Por: Sara Andrade.
Nunca escuché sobre un psiquiatra más que en televisión. Recuerdo con claridad este estereotipo de psiquiatra de las series gringas. Un doctor que no es realmente doctor, es más bien como una criatura excéntrica, bonachona, del mismo corte de los enfermos que tratan. Se les tiene menos consideración que los policías que tratan con los peligroso y sexys criminales del episodio en turno.
Recuerdo haber escucho de un psiquiatra la primera vez. Lo oí mencionar en el tono de voz confidencial que usa la gente cuando quiere hablar de algo que ellos mismo denuncian. Un “ay, qué pena, pero Fulanita va a un psiquiatra, por eso de su bipolaridad”. Incluso me acuerdo que la palabra “bipolaridad” la dijeron en voz aún más baja, como para demostrar que aquella enfermedad era aún peor que el secreto de los doctores que tratan la mente humana.
Eran cosas que se decían sin decir, o eran cosas que yo veía en la televisión, tomadas como una broma. ¡Ah mira el doctor de los locos y los locos! Encasillados en un episodio especial durante la temporada, sin más atención deferencial porque la verdad del caso es que es preferible un asesino en serie, cuya enfermedad mental tiene la ventaja de ser capitalizada, que un estudiante de 20 años, deprimido y con los exámenes en la puerta, ideando si aventarse del puente de camino a casa o vivir otro día.
Pienso en mi misma a los 28 tocando la puerta de mi psiquiatra y preguntándole que si era posible encontrar un diagnóstico a los asuntos de mi cerebro a esa edad, porque no sabía si era posible. Tenía la idea, tomada de algún mito urbano, de alguna creencia generalizada, que ya tan próxima a los 30, para mí ya no había solución posible. En todo caso, una explicación de dónde torcí camino. Pero resultó que no era así. Que había paliativos, que había ayuda y que, además, podía comenzar ahora, en el largo camino de la salud mental.
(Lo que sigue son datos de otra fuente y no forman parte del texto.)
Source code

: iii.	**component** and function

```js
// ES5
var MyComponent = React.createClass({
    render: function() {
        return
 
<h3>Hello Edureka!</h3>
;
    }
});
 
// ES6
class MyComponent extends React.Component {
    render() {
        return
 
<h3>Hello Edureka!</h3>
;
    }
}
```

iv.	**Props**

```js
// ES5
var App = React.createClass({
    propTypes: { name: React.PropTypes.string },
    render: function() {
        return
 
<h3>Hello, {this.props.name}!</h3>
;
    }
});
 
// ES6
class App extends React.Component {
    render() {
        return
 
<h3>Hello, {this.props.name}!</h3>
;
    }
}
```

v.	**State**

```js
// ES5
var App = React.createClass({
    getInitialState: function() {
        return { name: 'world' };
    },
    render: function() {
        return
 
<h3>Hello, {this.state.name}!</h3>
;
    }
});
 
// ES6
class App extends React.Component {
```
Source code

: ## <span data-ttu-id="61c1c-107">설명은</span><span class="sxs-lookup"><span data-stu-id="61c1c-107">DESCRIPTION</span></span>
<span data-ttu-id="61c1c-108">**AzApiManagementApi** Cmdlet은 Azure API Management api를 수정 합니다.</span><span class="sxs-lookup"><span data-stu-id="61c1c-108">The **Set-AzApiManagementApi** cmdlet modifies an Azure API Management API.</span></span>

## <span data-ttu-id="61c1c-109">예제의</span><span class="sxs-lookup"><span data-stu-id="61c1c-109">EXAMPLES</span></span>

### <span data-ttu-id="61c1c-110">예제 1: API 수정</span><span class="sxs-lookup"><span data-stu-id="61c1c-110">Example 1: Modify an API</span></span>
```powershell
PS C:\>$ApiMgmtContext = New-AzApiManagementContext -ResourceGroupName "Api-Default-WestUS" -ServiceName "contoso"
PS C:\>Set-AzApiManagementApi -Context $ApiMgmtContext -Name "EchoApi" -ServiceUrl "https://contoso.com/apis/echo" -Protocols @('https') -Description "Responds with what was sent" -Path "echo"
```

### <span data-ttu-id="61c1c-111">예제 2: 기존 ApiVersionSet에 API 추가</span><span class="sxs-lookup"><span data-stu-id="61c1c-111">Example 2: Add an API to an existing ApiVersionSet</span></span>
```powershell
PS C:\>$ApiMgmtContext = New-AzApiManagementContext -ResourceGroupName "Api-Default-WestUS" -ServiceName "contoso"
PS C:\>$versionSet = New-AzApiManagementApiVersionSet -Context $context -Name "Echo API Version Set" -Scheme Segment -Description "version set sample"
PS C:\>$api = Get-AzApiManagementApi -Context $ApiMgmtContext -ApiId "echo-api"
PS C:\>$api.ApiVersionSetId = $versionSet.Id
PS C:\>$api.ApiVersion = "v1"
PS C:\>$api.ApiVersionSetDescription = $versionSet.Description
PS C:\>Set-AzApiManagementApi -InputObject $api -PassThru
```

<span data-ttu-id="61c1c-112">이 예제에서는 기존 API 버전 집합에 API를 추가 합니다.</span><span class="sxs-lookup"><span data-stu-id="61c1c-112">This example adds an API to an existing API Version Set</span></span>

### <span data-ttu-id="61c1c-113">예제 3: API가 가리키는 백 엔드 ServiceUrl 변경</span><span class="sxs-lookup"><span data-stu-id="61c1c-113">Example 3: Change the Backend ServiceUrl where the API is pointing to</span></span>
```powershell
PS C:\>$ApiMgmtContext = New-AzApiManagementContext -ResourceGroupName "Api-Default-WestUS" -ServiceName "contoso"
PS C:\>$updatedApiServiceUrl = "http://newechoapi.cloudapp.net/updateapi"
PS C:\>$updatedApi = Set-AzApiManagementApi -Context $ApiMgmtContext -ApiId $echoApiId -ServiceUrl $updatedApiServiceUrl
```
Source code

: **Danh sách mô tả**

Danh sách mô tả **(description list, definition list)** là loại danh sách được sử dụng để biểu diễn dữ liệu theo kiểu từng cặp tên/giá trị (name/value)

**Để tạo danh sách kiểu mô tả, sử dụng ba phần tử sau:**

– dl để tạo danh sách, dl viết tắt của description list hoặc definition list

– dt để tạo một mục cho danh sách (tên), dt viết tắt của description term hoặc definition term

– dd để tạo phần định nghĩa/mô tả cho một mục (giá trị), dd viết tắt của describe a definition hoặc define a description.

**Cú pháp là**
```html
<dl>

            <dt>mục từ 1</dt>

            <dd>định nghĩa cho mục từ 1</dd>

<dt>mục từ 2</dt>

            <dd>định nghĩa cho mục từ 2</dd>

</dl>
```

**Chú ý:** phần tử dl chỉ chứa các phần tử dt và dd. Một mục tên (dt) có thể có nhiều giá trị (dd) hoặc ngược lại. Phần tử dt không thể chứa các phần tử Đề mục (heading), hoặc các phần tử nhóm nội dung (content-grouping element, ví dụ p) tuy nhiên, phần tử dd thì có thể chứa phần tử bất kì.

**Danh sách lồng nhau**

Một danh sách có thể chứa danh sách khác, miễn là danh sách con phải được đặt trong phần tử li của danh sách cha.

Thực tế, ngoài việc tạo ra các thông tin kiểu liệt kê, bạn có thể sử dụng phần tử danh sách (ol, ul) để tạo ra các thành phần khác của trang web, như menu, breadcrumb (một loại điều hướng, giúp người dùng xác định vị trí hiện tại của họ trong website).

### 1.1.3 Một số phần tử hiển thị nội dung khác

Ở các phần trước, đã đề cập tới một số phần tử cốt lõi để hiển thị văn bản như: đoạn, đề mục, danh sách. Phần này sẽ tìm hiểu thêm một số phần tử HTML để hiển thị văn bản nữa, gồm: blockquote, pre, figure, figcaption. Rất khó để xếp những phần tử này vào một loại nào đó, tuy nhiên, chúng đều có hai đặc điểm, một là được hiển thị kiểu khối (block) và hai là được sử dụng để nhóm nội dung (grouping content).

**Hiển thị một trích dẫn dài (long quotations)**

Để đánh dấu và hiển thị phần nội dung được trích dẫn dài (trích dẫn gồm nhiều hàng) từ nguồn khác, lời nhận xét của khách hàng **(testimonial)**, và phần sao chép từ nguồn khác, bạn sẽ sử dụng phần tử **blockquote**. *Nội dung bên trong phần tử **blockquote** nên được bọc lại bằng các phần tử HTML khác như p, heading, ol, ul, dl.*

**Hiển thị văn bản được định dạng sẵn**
He escuchado hablar mucho de un fenómeno que ataca a los que hemos sigo diagnosticados de manera tardía: es una especie de melancolía por la persona que pudimos haber sido de haber sabido que había ayuda para nuestra depresión, nuestra ansiedad, nuestras neurodivergencias. Es un duelo por la muerte de una posibilidad: pude haberme sentido mejor antes, pude haber recibido ayuda antes. Si tan solo no se hubieran callado, si tan solo no hubieran bajado la voz cuando hablaban de las enfermedades mentales, de los trastornos, de los síndromes que también sufren nuestros grandes y delicados cerebros.
Decir que necesitamos ayuda y que sufrimos de una enfermedad invisible no debería ser un tabú o una palabra prohibida. Es el silencio, también, el que termina por acabar con la vida de aquellos que sólo han relacionado la depresión o la ansiedad con la vergüenza o el silencio. Que no se quede en estereotipos o bromas o capítulos especiales: sino que se nombren con toda la seriedad que ameritan.